(Version difference data)
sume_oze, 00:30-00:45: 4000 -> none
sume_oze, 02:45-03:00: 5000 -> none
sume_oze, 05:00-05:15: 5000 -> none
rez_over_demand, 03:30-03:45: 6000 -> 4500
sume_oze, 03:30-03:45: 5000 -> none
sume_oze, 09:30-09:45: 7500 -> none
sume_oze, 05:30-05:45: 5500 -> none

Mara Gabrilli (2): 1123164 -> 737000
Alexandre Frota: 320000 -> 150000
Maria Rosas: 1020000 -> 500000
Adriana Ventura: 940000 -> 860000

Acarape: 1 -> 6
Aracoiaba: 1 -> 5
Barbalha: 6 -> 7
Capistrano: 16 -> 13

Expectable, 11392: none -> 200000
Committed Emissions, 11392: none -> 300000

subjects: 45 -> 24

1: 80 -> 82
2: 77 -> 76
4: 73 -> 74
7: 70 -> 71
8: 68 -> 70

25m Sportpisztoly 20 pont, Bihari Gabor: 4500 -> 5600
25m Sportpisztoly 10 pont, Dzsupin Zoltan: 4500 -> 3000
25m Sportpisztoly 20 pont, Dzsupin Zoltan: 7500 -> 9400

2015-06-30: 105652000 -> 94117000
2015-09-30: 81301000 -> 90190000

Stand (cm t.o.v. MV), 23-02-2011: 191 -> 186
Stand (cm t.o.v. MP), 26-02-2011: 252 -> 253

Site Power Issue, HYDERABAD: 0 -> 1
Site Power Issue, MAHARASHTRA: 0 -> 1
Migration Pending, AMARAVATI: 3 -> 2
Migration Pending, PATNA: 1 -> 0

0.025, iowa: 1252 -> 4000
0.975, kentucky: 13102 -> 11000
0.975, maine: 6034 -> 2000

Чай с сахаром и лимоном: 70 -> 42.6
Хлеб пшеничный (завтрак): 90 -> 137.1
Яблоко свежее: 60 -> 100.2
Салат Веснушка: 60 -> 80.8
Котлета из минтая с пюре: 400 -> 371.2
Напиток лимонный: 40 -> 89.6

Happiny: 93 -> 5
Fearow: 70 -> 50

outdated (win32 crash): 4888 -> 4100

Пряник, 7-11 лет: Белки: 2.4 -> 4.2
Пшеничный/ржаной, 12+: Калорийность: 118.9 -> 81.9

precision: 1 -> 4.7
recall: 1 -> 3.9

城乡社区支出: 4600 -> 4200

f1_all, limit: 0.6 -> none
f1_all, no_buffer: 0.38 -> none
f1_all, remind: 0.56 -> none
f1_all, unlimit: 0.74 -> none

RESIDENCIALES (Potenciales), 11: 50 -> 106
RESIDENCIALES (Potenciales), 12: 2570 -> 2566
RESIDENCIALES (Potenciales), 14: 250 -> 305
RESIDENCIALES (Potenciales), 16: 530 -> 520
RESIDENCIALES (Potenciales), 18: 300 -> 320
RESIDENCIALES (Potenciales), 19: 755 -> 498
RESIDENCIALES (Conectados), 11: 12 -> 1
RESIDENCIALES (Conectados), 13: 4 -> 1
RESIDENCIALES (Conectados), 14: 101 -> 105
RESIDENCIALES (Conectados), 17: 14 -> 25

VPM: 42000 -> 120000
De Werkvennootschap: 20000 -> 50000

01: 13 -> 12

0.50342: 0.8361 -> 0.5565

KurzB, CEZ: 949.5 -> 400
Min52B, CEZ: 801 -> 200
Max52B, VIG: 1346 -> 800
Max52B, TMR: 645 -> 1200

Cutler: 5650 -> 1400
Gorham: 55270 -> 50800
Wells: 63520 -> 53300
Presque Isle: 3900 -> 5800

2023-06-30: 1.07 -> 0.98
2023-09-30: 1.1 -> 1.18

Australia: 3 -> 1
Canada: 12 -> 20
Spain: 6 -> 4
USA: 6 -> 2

▸ **WHAT TO WORK ON**
The required answer is the run of lines above, starting at the line with "precision: 1 -> 4.7" and ending at the line with "VPM: 42000 -> 120000", reproduced exactly with both ends.

▸ **ANSWER AREA**
precision: 1 -> 4.7
recall: 1 -> 3.9

城乡社区支出: 4600 -> 4200

f1_all, limit: 0.6 -> none
f1_all, no_buffer: 0.38 -> none
f1_all, remind: 0.56 -> none
f1_all, unlimit: 0.74 -> none

RESIDENCIALES (Potenciales), 11: 50 -> 106
RESIDENCIALES (Potenciales), 12: 2570 -> 2566
RESIDENCIALES (Potenciales), 14: 250 -> 305
RESIDENCIALES (Potenciales), 16: 530 -> 520
RESIDENCIALES (Potenciales), 18: 300 -> 320
RESIDENCIALES (Potenciales), 19: 755 -> 498
RESIDENCIALES (Conectados), 11: 12 -> 1
RESIDENCIALES (Conectados), 13: 4 -> 1
RESIDENCIALES (Conectados), 14: 101 -> 105
RESIDENCIALES (Conectados), 17: 14 -> 25

VPM: 42000 -> 120000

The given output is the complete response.